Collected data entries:

:::

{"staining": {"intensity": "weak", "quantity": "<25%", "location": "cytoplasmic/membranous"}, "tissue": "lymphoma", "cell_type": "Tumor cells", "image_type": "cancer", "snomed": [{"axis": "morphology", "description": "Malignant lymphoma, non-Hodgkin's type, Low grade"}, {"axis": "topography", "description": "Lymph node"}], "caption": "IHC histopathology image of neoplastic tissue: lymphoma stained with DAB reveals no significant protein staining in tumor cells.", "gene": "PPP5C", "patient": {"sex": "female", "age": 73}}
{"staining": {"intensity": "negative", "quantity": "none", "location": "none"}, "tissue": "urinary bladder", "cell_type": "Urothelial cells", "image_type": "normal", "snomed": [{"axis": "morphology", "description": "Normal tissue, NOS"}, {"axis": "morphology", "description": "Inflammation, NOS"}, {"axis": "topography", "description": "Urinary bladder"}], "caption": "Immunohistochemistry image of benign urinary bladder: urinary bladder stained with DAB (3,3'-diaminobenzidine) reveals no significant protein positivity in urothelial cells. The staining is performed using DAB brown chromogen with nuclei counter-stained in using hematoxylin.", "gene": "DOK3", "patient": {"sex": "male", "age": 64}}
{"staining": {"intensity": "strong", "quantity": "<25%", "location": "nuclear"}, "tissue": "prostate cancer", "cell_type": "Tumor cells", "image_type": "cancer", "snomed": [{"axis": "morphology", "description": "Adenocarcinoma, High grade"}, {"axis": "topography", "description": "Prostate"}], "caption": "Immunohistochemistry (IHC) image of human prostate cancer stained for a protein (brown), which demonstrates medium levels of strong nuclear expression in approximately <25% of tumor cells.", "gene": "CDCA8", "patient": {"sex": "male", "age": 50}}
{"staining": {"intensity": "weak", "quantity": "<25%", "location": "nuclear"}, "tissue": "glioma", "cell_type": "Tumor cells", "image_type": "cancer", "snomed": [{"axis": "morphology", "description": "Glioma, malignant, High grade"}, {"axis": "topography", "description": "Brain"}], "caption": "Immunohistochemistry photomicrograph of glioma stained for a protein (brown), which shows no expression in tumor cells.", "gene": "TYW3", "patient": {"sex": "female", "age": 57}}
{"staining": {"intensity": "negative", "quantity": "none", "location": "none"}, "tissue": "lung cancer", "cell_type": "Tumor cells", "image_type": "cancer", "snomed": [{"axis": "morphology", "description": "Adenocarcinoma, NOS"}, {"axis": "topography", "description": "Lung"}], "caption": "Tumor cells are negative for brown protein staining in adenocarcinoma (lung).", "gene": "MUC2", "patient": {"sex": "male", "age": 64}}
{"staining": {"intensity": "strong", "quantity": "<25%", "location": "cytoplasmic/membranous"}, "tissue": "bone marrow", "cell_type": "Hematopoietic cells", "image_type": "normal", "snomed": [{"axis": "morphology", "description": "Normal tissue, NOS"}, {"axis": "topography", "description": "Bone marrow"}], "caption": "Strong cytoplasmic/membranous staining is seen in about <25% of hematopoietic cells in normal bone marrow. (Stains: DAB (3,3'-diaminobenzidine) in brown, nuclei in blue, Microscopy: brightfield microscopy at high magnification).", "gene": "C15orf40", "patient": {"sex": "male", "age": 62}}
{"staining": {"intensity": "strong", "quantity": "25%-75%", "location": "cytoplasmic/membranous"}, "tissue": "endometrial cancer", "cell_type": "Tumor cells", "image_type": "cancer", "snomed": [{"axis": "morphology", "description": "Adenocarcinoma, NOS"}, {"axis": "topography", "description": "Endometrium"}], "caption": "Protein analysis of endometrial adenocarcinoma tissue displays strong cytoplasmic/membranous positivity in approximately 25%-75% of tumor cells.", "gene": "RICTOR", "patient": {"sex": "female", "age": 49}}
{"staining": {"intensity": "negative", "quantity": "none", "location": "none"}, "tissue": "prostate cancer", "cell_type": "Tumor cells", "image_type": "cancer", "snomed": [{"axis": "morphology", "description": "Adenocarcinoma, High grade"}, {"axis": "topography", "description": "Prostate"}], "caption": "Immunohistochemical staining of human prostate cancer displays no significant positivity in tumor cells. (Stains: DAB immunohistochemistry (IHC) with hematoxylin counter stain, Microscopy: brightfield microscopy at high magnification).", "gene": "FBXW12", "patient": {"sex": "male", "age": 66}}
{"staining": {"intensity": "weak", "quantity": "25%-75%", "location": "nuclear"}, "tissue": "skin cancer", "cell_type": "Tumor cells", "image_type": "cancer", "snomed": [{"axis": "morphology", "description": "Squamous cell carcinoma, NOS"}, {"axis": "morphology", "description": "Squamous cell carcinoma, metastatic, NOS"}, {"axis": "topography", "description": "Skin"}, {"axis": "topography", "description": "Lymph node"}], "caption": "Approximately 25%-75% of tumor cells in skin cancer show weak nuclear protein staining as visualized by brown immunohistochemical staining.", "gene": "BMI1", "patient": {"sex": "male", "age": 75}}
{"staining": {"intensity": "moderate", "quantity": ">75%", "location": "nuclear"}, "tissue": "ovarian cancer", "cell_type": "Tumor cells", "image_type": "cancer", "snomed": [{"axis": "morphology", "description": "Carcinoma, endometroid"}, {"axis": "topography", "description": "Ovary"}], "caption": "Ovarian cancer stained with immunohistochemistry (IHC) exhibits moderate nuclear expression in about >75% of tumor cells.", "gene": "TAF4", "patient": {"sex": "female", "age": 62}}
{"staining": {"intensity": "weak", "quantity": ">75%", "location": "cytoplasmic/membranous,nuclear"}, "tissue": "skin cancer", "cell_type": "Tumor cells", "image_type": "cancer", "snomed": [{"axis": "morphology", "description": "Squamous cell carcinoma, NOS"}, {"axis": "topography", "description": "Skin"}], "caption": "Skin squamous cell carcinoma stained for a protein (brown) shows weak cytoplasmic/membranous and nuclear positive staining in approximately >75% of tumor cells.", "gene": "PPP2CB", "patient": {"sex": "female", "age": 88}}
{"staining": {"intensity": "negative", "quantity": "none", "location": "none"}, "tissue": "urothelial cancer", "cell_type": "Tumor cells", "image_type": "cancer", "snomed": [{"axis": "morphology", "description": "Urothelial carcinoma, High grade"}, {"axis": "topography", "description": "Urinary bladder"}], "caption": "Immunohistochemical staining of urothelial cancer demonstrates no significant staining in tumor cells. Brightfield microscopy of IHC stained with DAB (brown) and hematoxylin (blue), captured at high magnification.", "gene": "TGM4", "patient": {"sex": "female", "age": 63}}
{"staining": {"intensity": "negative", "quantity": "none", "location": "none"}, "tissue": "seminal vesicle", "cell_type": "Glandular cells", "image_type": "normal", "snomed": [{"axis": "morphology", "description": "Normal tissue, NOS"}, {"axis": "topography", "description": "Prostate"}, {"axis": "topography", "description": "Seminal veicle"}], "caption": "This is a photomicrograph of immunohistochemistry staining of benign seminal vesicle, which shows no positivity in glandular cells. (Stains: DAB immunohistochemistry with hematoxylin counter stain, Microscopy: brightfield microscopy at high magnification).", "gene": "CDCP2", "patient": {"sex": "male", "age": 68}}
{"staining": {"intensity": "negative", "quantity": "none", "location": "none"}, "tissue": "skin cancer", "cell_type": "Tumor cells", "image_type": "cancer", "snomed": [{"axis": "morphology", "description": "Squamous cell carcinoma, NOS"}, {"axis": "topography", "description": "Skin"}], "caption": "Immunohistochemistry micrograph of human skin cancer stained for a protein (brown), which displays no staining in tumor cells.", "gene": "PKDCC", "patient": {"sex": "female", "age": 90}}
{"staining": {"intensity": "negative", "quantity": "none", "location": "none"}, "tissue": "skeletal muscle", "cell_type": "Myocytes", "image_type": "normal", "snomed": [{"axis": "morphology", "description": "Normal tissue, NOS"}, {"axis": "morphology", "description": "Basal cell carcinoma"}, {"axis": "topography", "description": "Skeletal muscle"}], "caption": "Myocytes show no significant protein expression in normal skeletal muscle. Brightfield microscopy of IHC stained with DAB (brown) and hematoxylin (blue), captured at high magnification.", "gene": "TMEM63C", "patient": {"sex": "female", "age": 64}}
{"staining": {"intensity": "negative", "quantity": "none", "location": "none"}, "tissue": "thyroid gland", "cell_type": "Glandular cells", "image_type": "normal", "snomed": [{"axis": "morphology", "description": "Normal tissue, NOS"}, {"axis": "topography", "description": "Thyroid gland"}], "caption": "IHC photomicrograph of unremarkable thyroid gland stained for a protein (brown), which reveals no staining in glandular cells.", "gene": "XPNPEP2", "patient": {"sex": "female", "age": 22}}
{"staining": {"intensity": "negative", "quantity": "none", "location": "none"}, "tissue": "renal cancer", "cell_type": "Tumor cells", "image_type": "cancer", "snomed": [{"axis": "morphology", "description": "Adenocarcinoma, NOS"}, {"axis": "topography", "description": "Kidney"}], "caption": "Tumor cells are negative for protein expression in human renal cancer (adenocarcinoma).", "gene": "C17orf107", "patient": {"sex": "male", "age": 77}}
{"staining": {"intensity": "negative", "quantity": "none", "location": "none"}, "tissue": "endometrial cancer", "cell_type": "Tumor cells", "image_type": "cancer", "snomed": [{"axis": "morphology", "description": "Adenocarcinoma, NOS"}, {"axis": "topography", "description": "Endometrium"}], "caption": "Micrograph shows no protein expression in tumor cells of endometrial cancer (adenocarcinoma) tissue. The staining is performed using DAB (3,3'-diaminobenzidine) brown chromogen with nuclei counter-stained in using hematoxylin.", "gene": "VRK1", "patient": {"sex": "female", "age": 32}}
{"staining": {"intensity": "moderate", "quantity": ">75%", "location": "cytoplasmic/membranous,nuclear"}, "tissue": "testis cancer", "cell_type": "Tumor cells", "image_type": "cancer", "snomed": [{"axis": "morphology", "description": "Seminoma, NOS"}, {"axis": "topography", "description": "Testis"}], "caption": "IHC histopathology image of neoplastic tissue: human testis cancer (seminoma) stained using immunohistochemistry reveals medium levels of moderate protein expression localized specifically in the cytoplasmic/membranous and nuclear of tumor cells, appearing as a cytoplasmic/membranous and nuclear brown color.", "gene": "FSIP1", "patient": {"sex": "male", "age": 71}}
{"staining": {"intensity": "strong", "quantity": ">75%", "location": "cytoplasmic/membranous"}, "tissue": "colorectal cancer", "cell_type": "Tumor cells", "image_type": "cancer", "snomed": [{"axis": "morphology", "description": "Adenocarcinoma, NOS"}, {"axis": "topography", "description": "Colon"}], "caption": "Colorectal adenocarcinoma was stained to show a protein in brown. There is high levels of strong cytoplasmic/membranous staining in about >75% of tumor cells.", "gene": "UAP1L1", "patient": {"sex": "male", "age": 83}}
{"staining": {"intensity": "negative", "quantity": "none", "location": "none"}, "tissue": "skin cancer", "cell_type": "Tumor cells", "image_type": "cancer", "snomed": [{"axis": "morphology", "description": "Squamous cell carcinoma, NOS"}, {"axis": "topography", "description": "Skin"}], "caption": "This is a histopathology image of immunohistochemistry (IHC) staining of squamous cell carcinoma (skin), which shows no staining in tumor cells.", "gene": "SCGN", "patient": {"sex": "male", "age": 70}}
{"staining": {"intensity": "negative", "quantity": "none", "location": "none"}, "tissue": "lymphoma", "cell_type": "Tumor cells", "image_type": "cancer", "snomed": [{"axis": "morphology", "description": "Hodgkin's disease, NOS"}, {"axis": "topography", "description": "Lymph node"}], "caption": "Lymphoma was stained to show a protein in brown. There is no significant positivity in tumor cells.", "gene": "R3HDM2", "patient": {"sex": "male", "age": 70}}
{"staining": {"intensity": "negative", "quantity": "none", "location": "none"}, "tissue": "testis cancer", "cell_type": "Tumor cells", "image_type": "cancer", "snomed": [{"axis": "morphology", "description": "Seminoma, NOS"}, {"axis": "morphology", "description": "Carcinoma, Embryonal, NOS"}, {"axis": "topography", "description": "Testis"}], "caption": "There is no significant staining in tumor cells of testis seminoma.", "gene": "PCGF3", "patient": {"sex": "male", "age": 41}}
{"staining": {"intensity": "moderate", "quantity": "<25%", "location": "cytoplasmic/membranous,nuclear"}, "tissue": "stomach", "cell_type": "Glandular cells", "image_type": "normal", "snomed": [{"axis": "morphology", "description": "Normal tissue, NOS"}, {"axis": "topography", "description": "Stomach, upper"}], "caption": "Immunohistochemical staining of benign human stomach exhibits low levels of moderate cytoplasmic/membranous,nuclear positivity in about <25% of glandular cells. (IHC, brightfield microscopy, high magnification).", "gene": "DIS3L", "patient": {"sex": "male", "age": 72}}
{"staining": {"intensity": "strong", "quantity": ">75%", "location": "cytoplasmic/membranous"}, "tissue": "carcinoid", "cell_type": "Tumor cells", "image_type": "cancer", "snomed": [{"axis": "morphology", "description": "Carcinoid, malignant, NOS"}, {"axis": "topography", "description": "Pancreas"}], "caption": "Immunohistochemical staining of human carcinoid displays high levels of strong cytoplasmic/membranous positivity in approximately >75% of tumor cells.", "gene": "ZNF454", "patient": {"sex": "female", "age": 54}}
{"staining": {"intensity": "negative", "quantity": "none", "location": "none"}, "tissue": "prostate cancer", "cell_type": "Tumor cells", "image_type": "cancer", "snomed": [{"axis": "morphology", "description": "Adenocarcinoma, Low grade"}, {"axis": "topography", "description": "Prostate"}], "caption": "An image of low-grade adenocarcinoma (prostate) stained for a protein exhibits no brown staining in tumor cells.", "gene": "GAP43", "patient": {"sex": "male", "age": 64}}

:::

An exact copy of the lines above between the line holding "image of benign" and the line holding "(IHC) image of", inclusive, is the whole answer.

{"staining": {"intensity": "negative", "quantity": "none", "location": "none"}, "tissue": "urinary bladder", "cell_type": "Urothelial cells", "image_type": "normal", "snomed": [{"axis": "morphology", "description": "Normal tissue, NOS"}, {"axis": "morphology", "description": "Inflammation, NOS"}, {"axis": "topography", "description": "Urinary bladder"}], "caption": "Immunohistochemistry image of benign urinary bladder: urinary bladder stained with DAB (3,3'-diaminobenzidine) reveals no significant protein positivity in urothelial cells. The staining is performed using DAB brown chromogen with nuclei counter-stained in using hematoxylin.", "gene": "DOK3", "patient": {"sex": "male", "age": 64}}
{"staining": {"intensity": "strong", "quantity": "<25%", "location": "nuclear"}, "tissue": "prostate cancer", "cell_type": "Tumor cells", "image_type": "cancer", "snomed": [{"axis": "morphology", "description": "Adenocarcinoma, High grade"}, {"axis": "topography", "description": "Prostate"}], "caption": "Immunohistochemistry (IHC) image of human prostate cancer stained for a protein (brown), which demonstrates medium levels of strong nuclear expression in approximately <25% of tumor cells.", "gene": "CDCA8", "patient": {"sex": "male", "age": 50}}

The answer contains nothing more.